The KRG receives $700,000 a year from Quebec’s public security department, and spends $420,000 to coordinate regional fire prevention and activities and $250,000 into training annually, but less money is still spent per capita in Nunavik on prevention than in southern Quebec.
The idea of the “fire safety cover plan” is to try to reduce losses and make resources more efficient.
The plan estimates Quebec will need to spend another $4.5 million in order to bring Nunavik’s equipment and infrastructure up to par.
The plan makes 17 recommendations, calling for training, prevention, education and more money.

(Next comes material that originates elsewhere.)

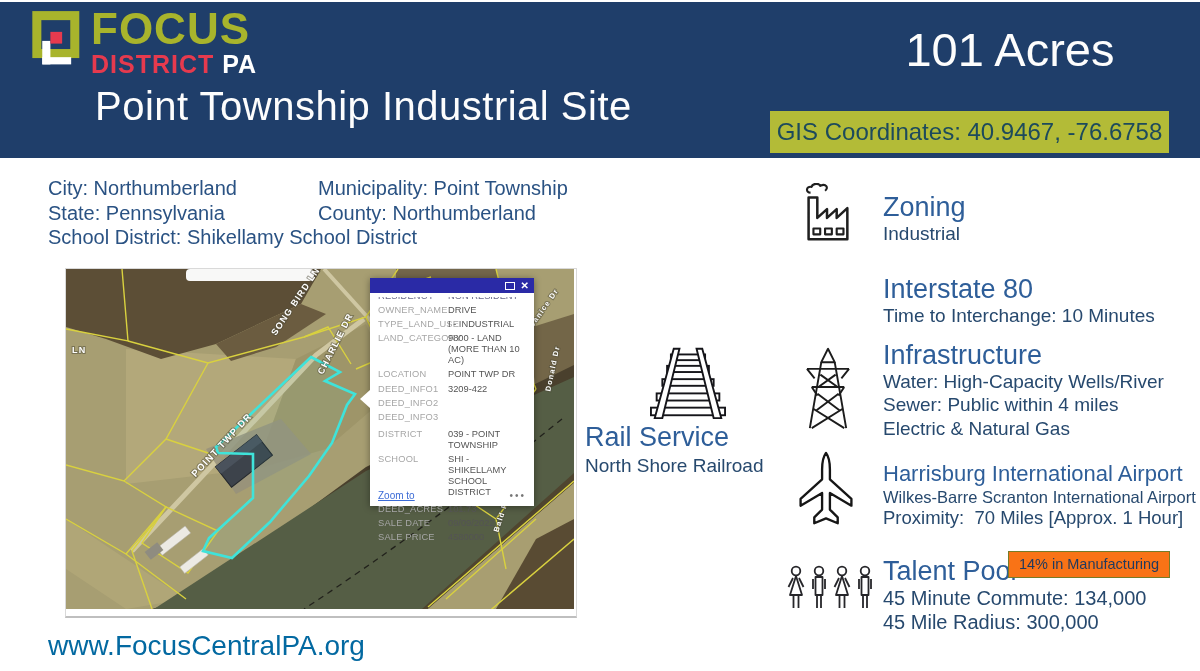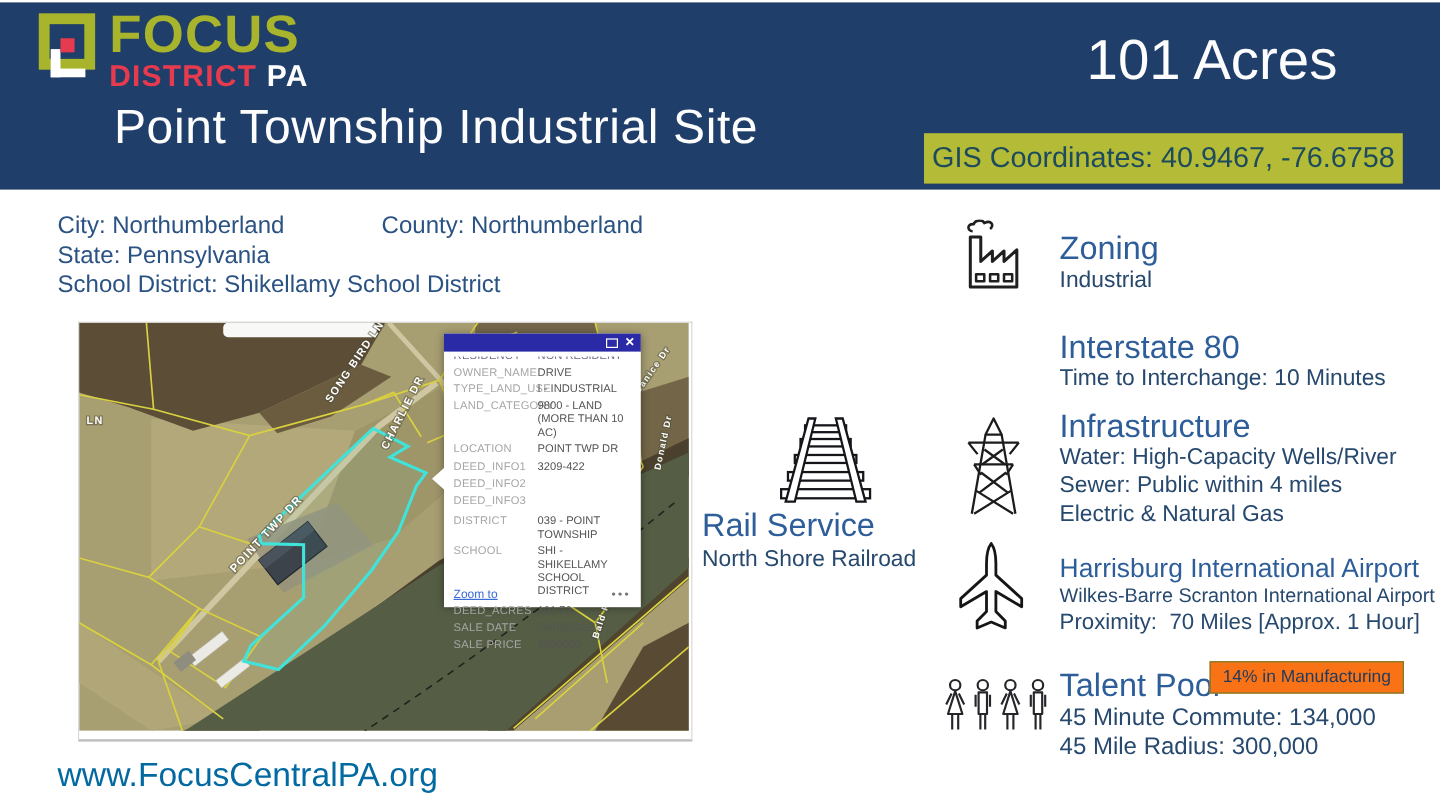"Municipality: Point Township" div { html: none -> <div><span>Municipality:</span> <span>Point Township</span></div> }
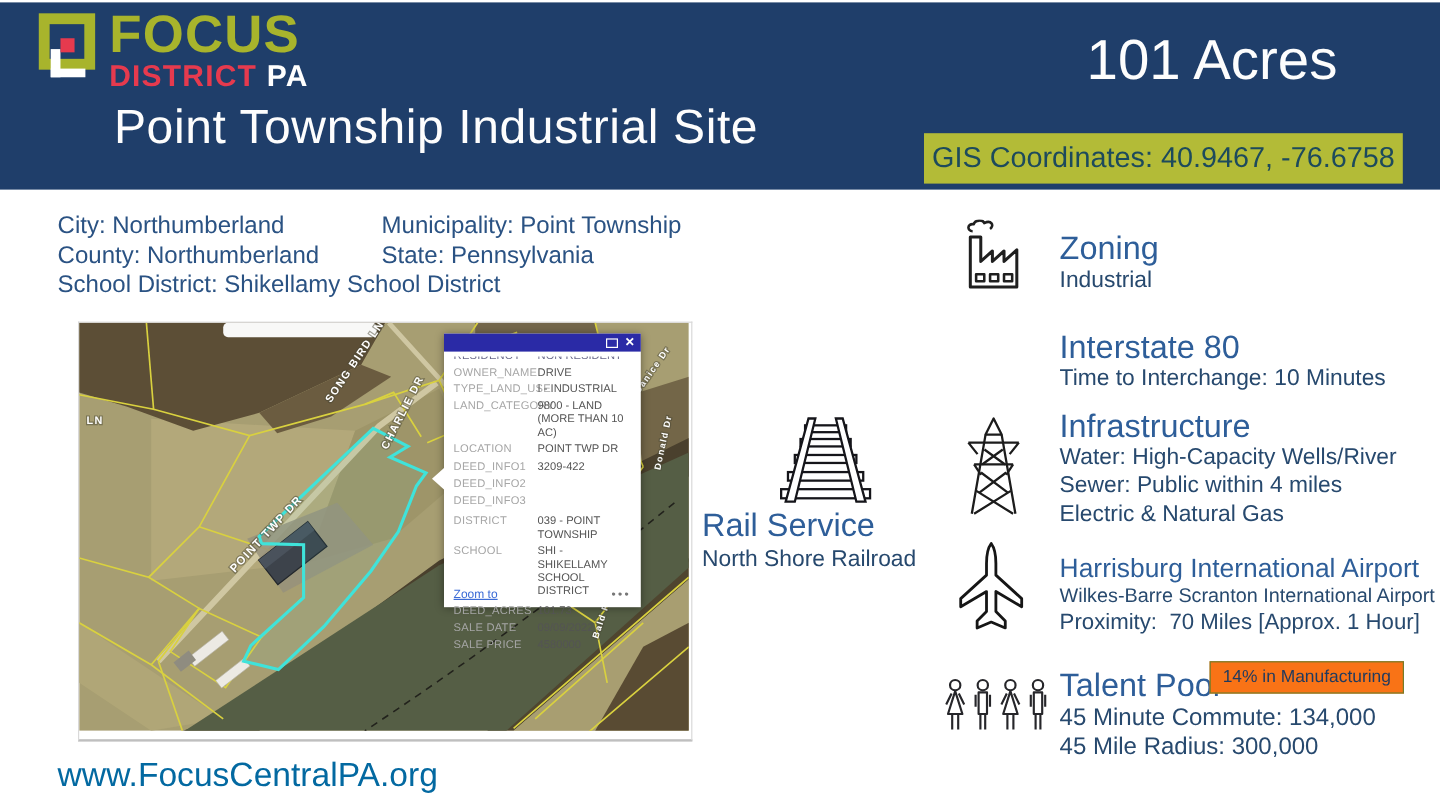"County: Northumberland" div { order: before "State: Pennsylvania" -> after "State: Pennsylvania" }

It suggests a switch to fire trucks that use a compressed air foam system, because this method requires only 10 per cent as much water. It also recommends that volunteer firefighters should be paid for at least 60 hours of work annually, and the KRG should provide uniforms for firefighters in every community.
The plan says there should be public safety officers in every community, as is already the case in Kuujjuaraapik and Kangirsuk.
“It is hoped that other Nunavik municipalities will follow the example.”
At the recent meeting of the Kativik Regional Government’s regional council, councilors learned funds from the Sanaruutik Agreement on social and economic development could be used to help pay for this position.